Actor Radha Mitchell returns to her homeland for her first Australian film in half a decade with Looking for Grace. By Caris Bizzaca.
When Radha Mitchell looks back on her experience making Looking for Grace, there’s something that stands out.
The amount of women who created it.
“It was all a bunch of ladies really making the movie, which is unusual I guess and it creates a really cool vibe,” Mitchell says.
Apart from writer/director Sue Brooks (Japanese Story), Katie Milwright was director of photography, Elizabeth Drake composed the soundtrack, Terri Lamera created the costumes, and Alison Tilson, Sue Taylor and Lizzette Atkins produced. Meanwhile up-and-coming actor Odessa Young plays Grace and Mitchell stars as her houseproud mother, Denise.
But rather than it being a purposeful choice to have so many women on board, it just happened that way.
“It was incidental and great obviously,” Mitchell says, particularly during a time when the inequality in the screen industry is so apparent (Screen Australia has recently announced its own suite of initiatives to combat the problem).
“So I think it’s an inspiring film, especially in this context and the conversation about women not being represented. If you’re a young filmmaker to know Katie shot the movie and that Sue (Brooks) does what she loves, it’s inspiring.”
Not only that, but when Looking for Grace was selected to screen at Venice Film Festival, Brooks became the first Australian woman director to have a film in official competition at Venice Film Festival in 15 years.
The vital need for women in the industry was noticeable to Mitchell while judging at the Tribeca Film Festival one year, where she needed to watch a vast number of movies over several days.
“You realise how important it is that there’s diversity in the perspectives reflected … because it’s so boring when it’s just the same story over and over and over and over again,” she says.
“You are affected by what you see and how you’re represented, even if it’s in an unconscious, subliminal way, it just affects the way people think about themselves.”
When Mitchell first read the screenplay for Looking for Grace, she immediately fell in love with it, adding that the opportunity to return to Australia was a bonus.

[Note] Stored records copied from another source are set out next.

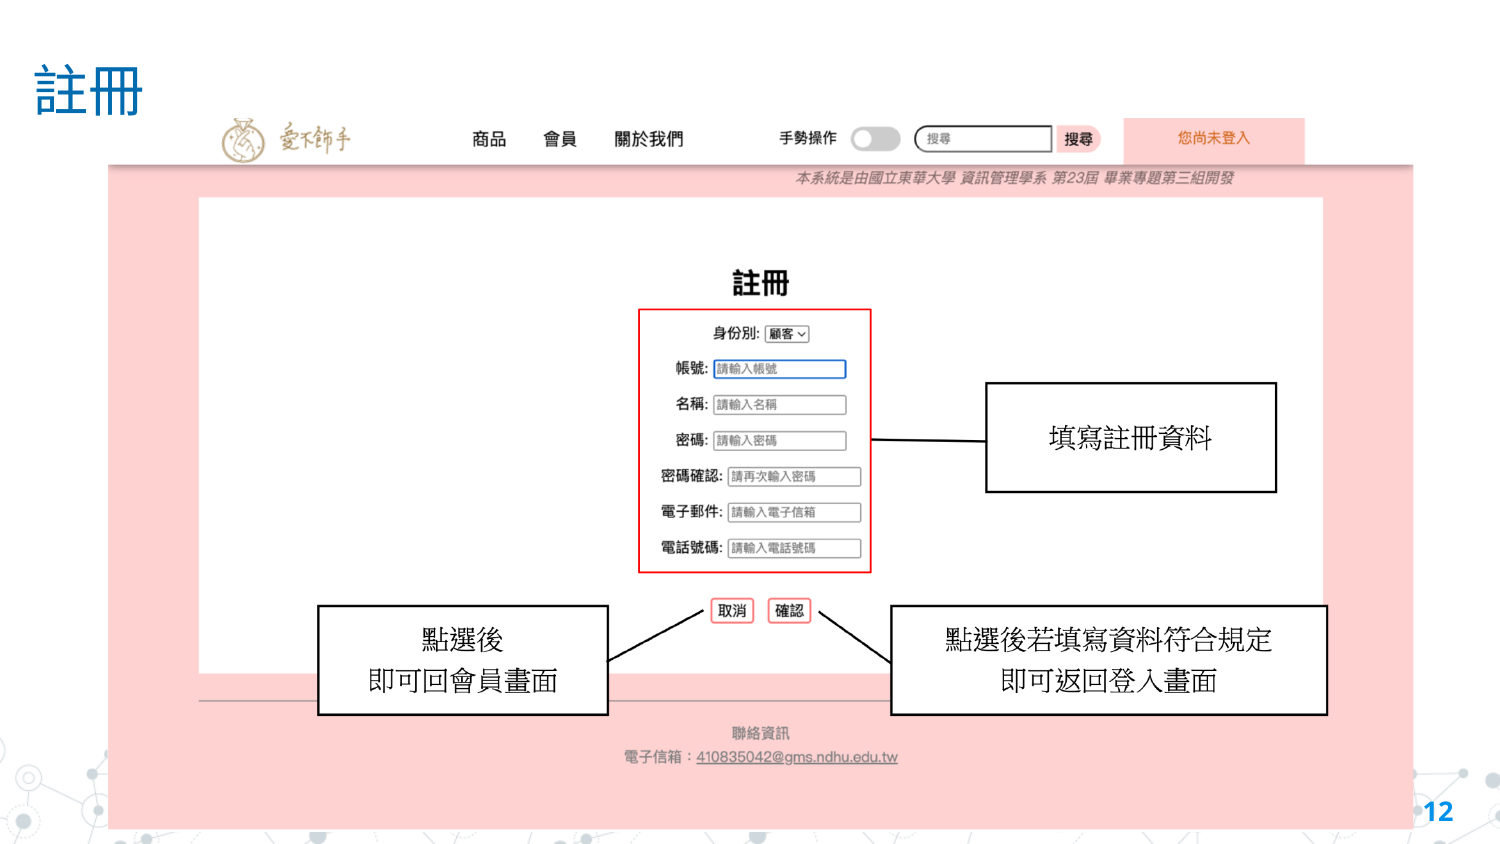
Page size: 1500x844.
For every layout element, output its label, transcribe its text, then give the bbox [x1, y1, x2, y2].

slide_number 12 [1378, 779, 1469, 844]
picture [0, 0, 1500, 844]
text_box 註冊 [17, 22, 404, 139]
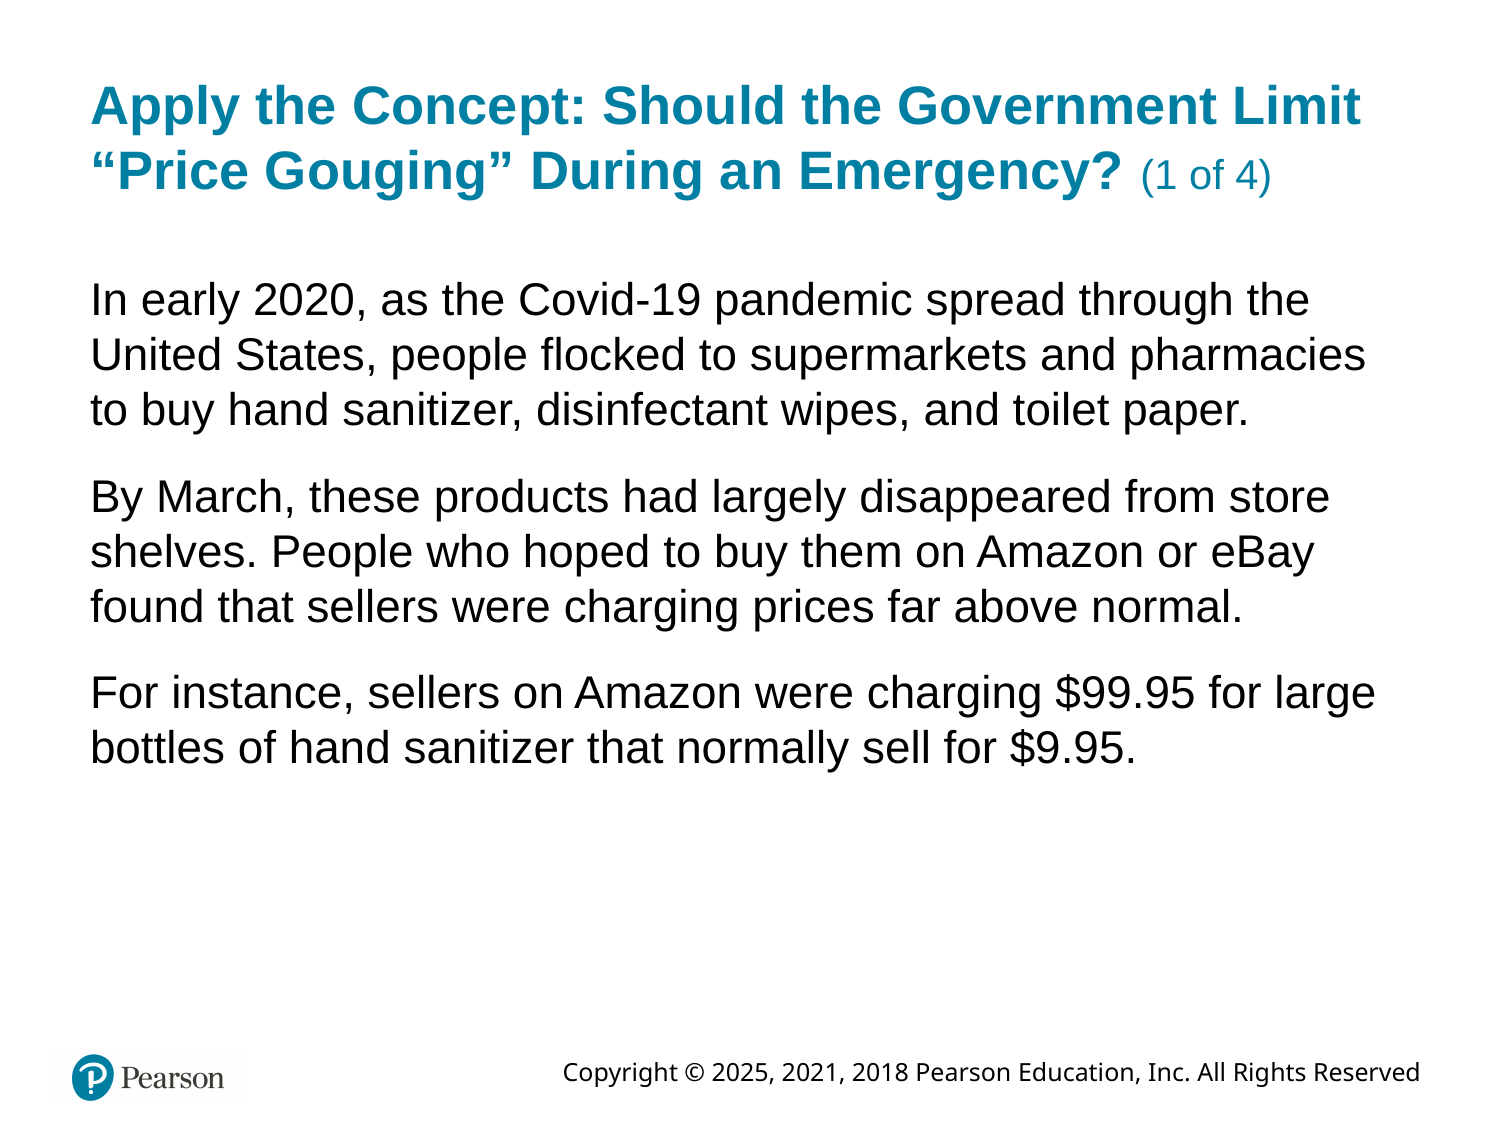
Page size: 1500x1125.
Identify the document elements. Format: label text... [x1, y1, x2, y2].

list In early 2020, as the Covid-19 pandemic spread through the United States, people flocked to supermarkets and pharmacies to buy hand sanitizer, disinfectant wipes, and toilet paper. By March, these products had largely disappeared from store shelves. People who hoped to buy them on Amazon or eBay found that sellers were charging prices far above normal. For instance, sellers on Amazon were charging $99.95 for large bottles of hand sanitizer that normally sell for $9.95. [75, 255, 1426, 844]
picture [51, 1053, 245, 1102]
title Apply the Concept: Should the Government Limit “Price Gouging” During an Emergency? (1 of 4) [75, 35, 1426, 216]
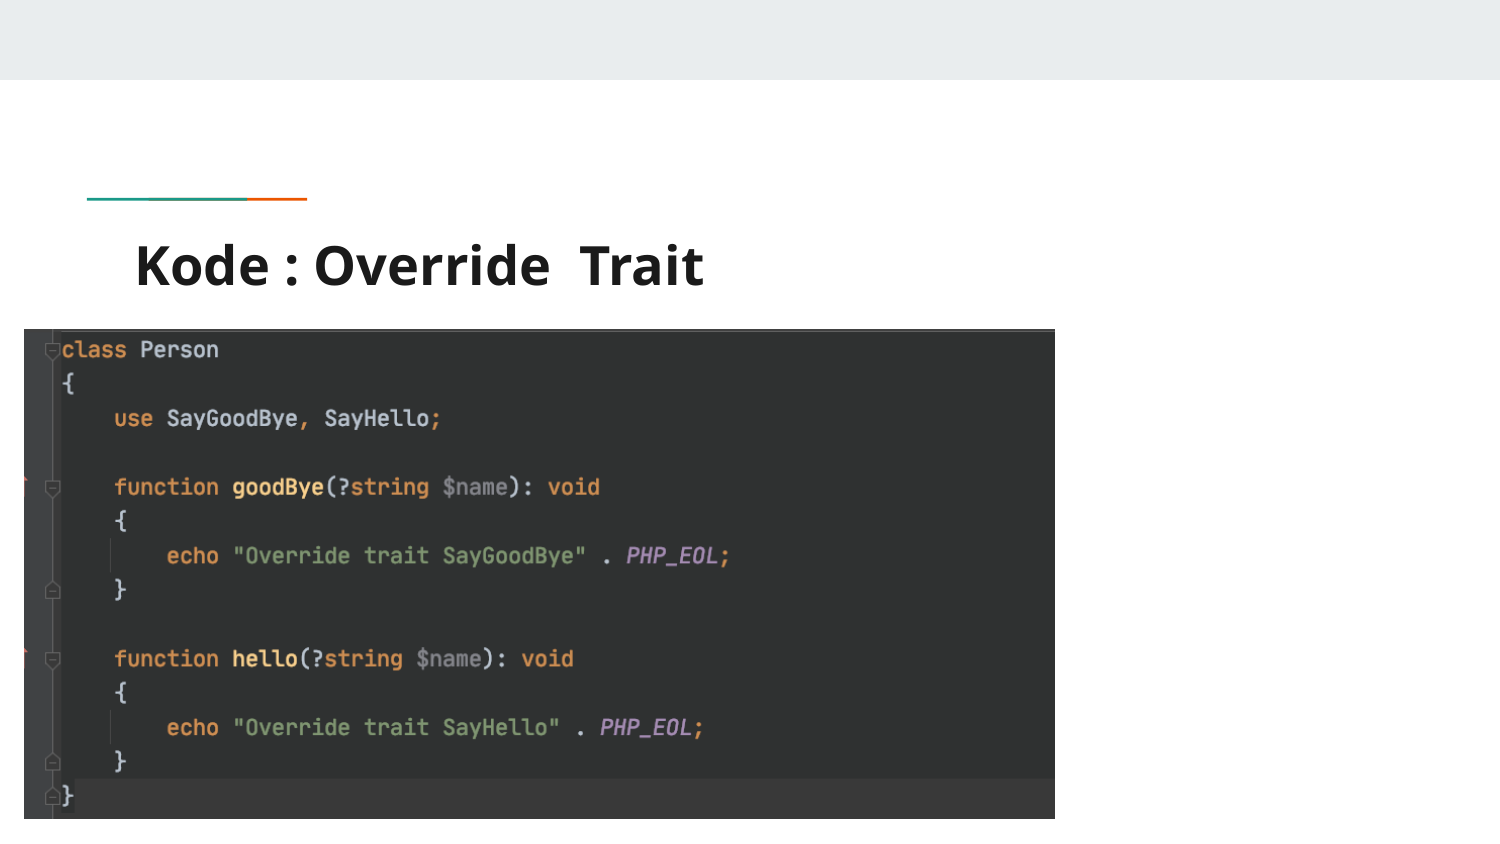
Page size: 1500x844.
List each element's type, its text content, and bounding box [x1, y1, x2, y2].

picture [24, 328, 1055, 819]
title Kode : Override Trait [119, 216, 1381, 305]
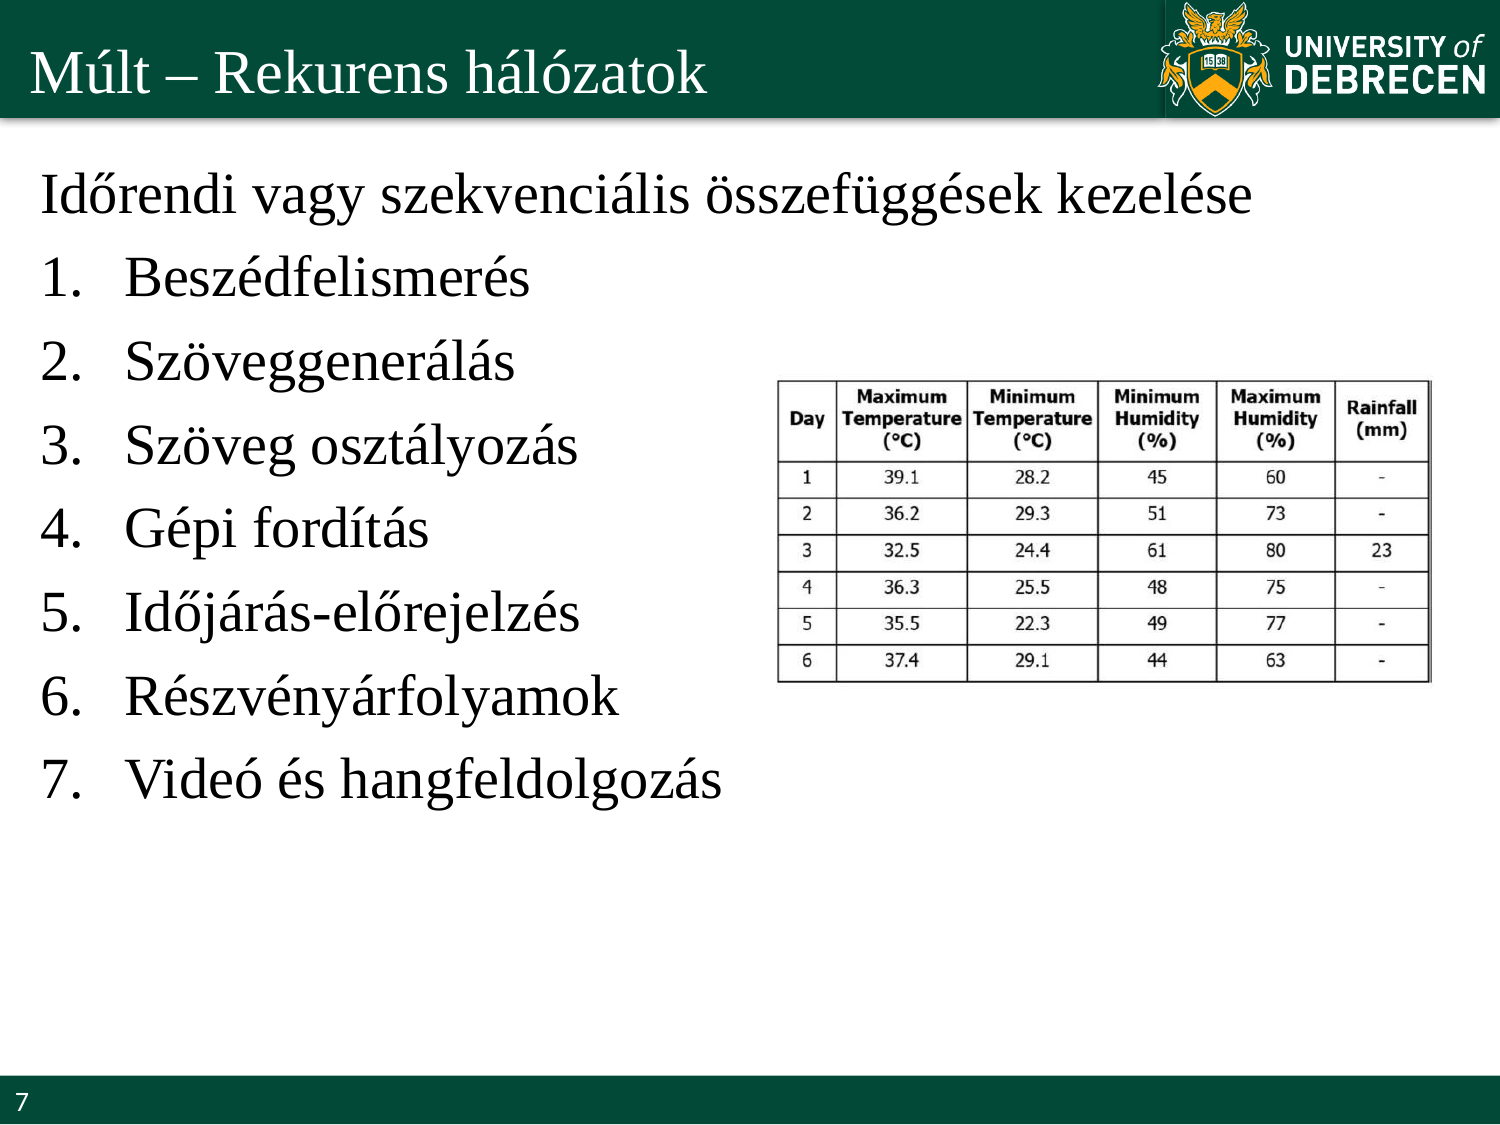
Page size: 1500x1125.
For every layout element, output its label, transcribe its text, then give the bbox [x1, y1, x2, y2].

title Múlt – Rekurens hálózatok [0, 0, 1149, 115]
picture [726, 332, 1482, 698]
list Időrendi vagy szekvenciális összefüggések kezelése Beszédfelismerés Szöveggenerálás Szöveg osztályozás Gépi fordítás Időjárás-előrejelzés Részvényárfolyamok Videó és hangfeldolgozás [25, 155, 1429, 1048]
picture [1157, 1, 1500, 117]
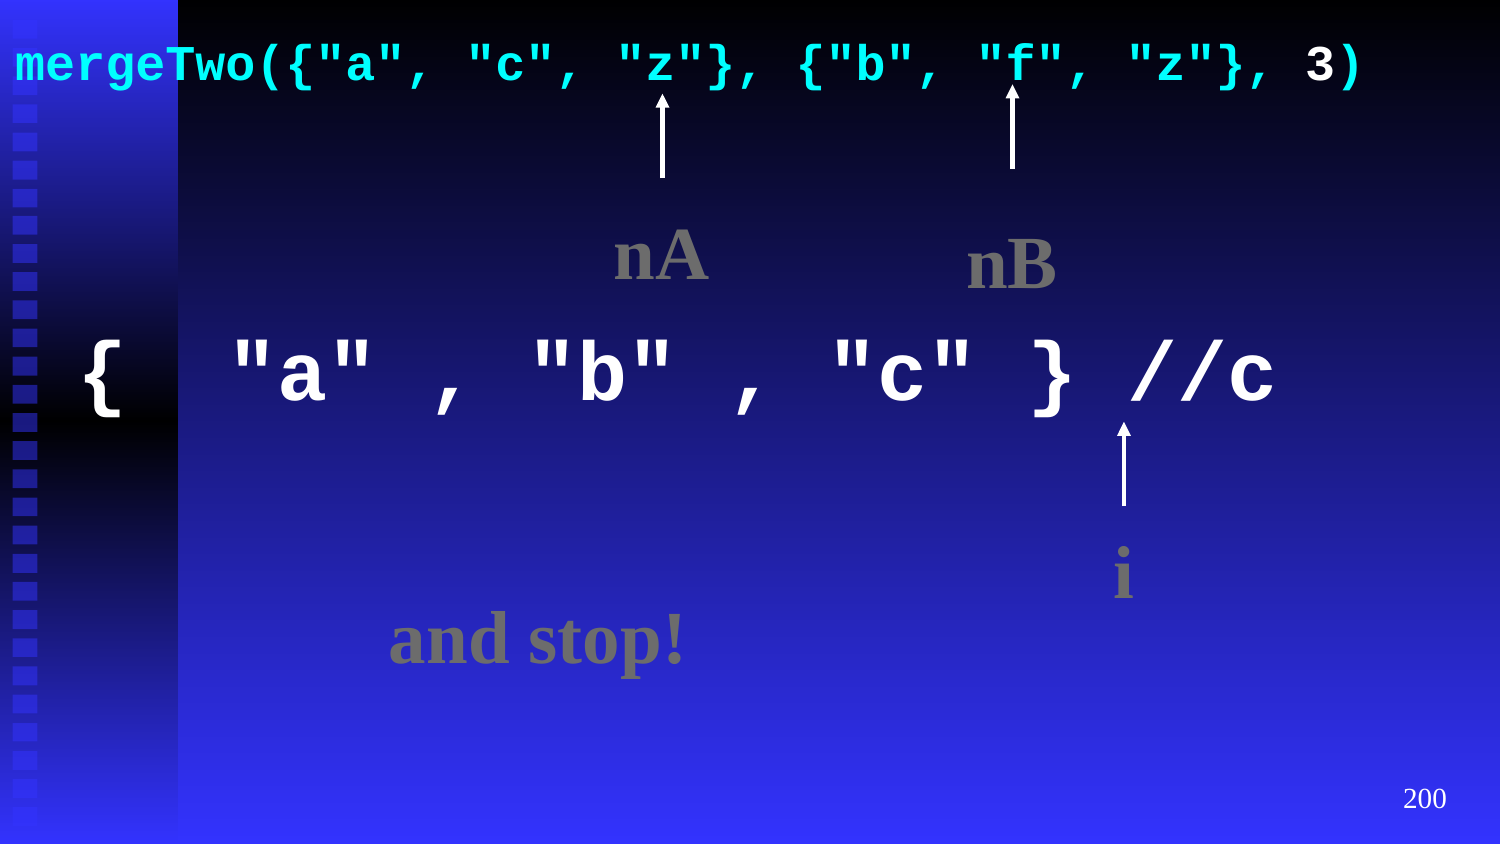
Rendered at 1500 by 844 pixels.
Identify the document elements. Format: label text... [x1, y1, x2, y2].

text_box and stop! [263, 581, 813, 661]
text_box nA [588, 197, 736, 277]
text_box nB [938, 206, 1086, 286]
text_box i [1050, 515, 1198, 596]
list { "a" , "b" , "c" } //c [62, 309, 1467, 404]
title mergeTwo({"a", "c", "z"}, {"b", "f", "z"}, 3) [0, 0, 1425, 94]
text_box ‹#› [1149, 768, 1463, 826]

As the title suggests, after teenager Grace (Odessa Young) runs away to a music festival and goes missing, her parents (Mitchell and Richard Roxburgh) set out to find her with the help of an ageing investigator (Terry Norris).
Mitchell says at first the film feels like it might be building towards finding out what happened to this runaway teenager.
“But it’s not a mystery like that,” she says. “The build is really learning about how we impact each other’s lives in unexpected ways.”
Told in a fragmented way through the perspectives of the different characters, secrets are slowly revealed and their tales intersect to create a complete picture.
Mitchell says often you come across predictable scripts that drive a very familiar plot path, meaning that by page ‘x’ a certain beat needs to have been hit, before another at page ‘y’.
“There are elements that engage people’s attention that are fairly standard and I think what Sue did here was something more poetic and not literal. It opened up the idea of what a story can be and didn’t try to tie it up with a clear resolution.”
Because of the various perspectives, Mitchell says you also get different reviews of the film depending on the age of the audience.
“It’s the kind of movie where you can take your grandma or grandpa or a teenager – everybody’s got a different connection to the stories,” she says.
“Someone told me they took they took their teenage son and he was really into the daughter’s story, while she personally thought it was about the mother, Denise. And I’m sure if you took your grandma she would think it was about someone else.”